COLOMBO, Sri Lanka – Sri Lanka’s tourism exceeded the government target for 2013 to reach 1.27 million arrivals after statistical counting methods were revised.
The original target for the year was 1.25 million tourists.
The latest data from the Sri Lanka Tourism Board reflect a 26 percent increase and this figure is expected to increase further this year as well.
Up to November, Sri Lanka welcomed 1,016,228 million tourists, and had to receive 200,000 tourists in December to attain its target, which would have been almost double the 122,000 arrivals in December.
According to the agency, Sri Lanka Tourism has validated the tourism arrival figures for each month of 2013 and according to the latest validation; Sri Lanka in total has received 1,274,593 tourists during 2013.

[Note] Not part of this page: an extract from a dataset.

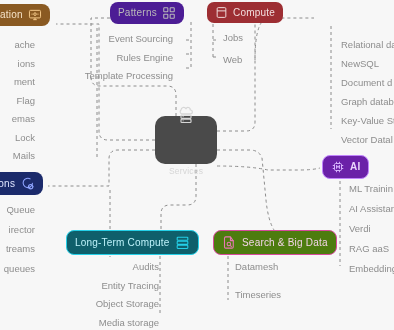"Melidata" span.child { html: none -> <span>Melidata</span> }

“The new validation was carried out based on statistics provided by the computer data collection method of Immigration and Emigration Department of Sri Lanka,” the statement stated.

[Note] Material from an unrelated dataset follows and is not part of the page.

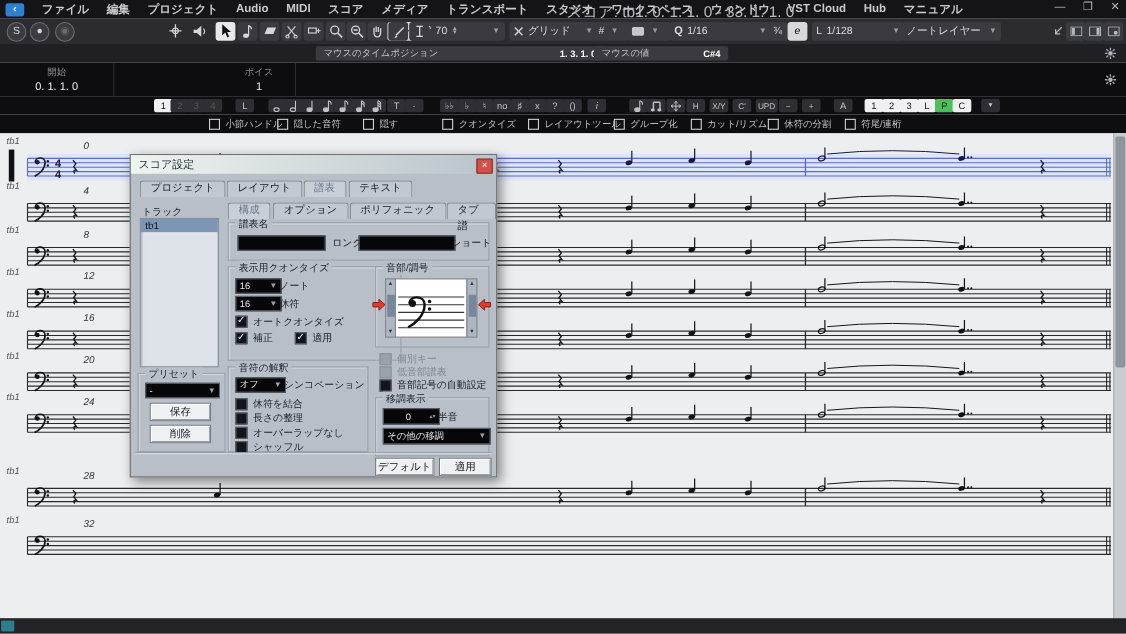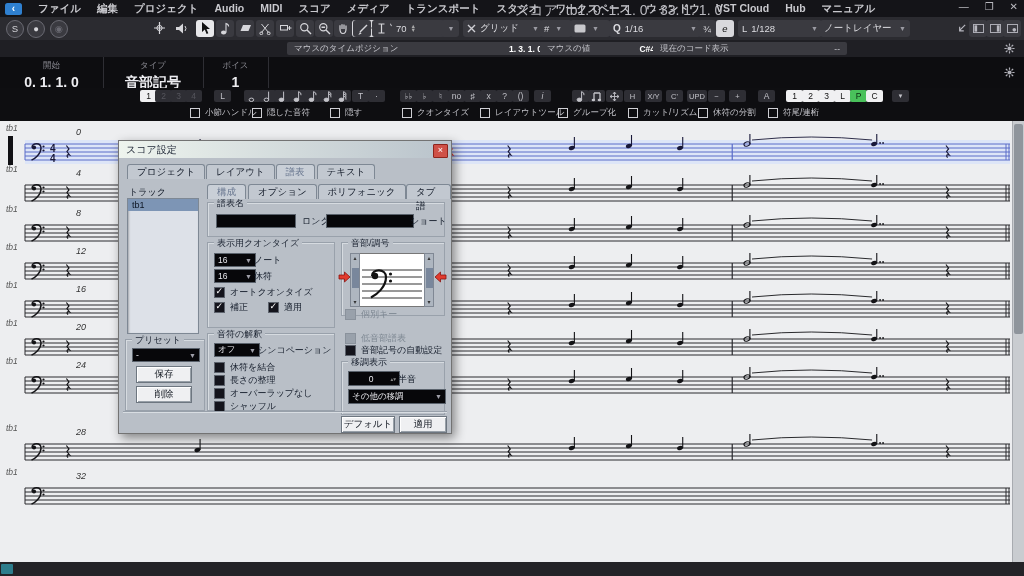"現在のコード表示" div.sbox { html: <div> <span>現在のコード表示</span> <span>--</span> </div> -> none }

Recent statistics revealed that Sri Lanka has not only received 153,918 tourists, up 26.7 percent from the previous year, but has also received more tourists in previous months.
Arrivals in January 2013 were now up 28.7 percent to 110,543 instead of the previous 13.4 percent and February arrivals were up 36.4 percent to 113,968 instead of the previous 11.6 percent.
While granting employment for millions of people, the industry acts as a tower of strength to SMEs and the cottage industry.
A Central Bank report showed that gains from tourism shot up 4.9 percent to $120.4 million year-on-year in November and 26.8 percent to $169.3 million in December.
Consequently, gains from tourism during 2013 recorded a year-on-year increase of 35 percent to $1.4 billion, weighing against growing gains of $1 billion in 2012.
Sri Lanka has surfaced from its 26-year war to develop into one of the fastest growing economies of the world.
Remittances also constitute an important part of country’s revenue.
The World Tourism Organization estimate that tourism accounts for up to 10 percent of global gross domestic product, making it the world’s biggest industry.
Its potential to contribute significantly to economic growth and uplifting society as a whole is considerable.
The island’s tourism business has been flourishing since the three-decade civil war ended in 2009.
Local media reported that the government has set a target for 1.5 million arrivals in 2014 and a revenue target of $1.8 billion.
The island hopes to reach 2.5 million arrivals and earn $3.5 billion by 2016.